Ekonomiści: Ksenofobia psuje gospodarkę
23 lutego 2017"Aktualnie znane nam są przykłady, że osoby otrzymujące ofertę pracy w Saksonii odmawiają ze względu na otoczenie i sytuację polityczną" – stwierdził członek zarządu stowarzyszenia Gospodarka na Rzecz Otwartej na Świat Saksonii Andreas von Bismarck w dzienniku ekonomicznym "Handelsblatt".
Jak dodał, chodzi nie tylko o pracowników z zagranicy, ale także o Niemców z zachodnich landów. Rzeczywista liczba tych, którzy nie ujawniają powodu odmowy jest o wiele wyższa – twierdzi Bismarck.
Podobną opinię wyraził także prezes Niemieckiego Instytutu Badań nad Gospodarką (DIW) Marcel Fratscher. Jego zdaniem w niektórych regionach na wschodzie Niemiec brakuje tolerancji, która umożliwia przyciąganie wysoko wykwalifikowanych i zmotywowanych młodych ludzi. Te regiony muszą się otworzyć i "stworzyć kulturę gościnności także dla ludzi o innym kolorze skóry, innej religii i innych modelach życia". W przeciwnym razie Niemcy wschodnie "dalej tracić będą gospodarczo i nie będą w stanie zahamować eksodusu młodych ludzi" - uważa ekspert.
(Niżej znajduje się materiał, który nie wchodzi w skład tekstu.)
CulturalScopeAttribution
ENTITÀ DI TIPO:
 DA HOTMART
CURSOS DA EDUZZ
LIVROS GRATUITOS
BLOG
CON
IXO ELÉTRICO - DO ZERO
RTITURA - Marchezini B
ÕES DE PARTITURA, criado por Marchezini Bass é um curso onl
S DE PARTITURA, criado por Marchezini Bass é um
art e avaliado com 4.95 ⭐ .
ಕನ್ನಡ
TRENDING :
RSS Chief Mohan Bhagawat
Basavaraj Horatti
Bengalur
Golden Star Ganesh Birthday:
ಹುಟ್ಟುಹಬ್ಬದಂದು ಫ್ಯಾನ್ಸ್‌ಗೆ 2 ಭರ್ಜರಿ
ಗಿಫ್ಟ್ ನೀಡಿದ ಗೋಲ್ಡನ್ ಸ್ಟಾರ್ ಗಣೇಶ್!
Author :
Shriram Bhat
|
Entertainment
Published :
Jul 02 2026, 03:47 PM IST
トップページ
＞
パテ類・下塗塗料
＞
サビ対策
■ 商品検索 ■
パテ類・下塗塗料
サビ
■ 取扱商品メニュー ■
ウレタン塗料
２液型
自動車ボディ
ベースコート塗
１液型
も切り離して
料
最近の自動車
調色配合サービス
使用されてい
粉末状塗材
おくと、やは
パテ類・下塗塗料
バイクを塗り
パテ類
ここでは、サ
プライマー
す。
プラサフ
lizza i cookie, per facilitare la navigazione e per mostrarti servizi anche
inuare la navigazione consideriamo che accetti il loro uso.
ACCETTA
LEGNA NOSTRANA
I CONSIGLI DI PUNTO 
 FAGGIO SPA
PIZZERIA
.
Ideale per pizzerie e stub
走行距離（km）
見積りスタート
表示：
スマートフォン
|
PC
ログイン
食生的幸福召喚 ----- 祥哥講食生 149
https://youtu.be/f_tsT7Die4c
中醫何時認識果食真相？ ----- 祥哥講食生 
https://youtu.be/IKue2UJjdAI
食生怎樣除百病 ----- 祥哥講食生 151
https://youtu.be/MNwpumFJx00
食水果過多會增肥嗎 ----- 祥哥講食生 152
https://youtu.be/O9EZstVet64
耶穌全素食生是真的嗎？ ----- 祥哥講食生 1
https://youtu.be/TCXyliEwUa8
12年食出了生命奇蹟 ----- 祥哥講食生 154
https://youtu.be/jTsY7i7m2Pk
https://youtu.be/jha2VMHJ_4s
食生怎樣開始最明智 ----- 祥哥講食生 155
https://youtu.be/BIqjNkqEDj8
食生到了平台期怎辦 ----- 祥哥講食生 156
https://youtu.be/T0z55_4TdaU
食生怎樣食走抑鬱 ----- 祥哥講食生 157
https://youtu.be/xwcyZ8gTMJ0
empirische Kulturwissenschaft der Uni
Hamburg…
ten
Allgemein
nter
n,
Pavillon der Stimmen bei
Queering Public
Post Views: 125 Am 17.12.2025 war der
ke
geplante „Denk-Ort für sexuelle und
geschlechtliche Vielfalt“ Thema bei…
Z kolei wiceszef Instytutu Badań nad Gospodarką (IFO) w Dreźnie Joachim Ragnitz stwierdził, że takie opinie to "poważne uproszczenie" i trudności wiejskich regionów we wschodnich Niemczech z przyciąganiem zagranicznych fachowców nie można "tylko albo głównie" łączyć z ksenofobią. Jeśli cudzoziemcy nie chcą tam pracować, ma to więcej do czynienia z brakiem perspektyw zatrudnienia szczególnie dla ich najbliższych lub generalnie z niekorzystnymi warunkami życia. Podobnie jest z przypadku fachowców z innych regionów Niemiec – powiedział Ragnitz w gazecie "Handelsblatt". Jak dodał, zadaniem władz regionalnych jest podwyższenie atrakcyjności ich regionów.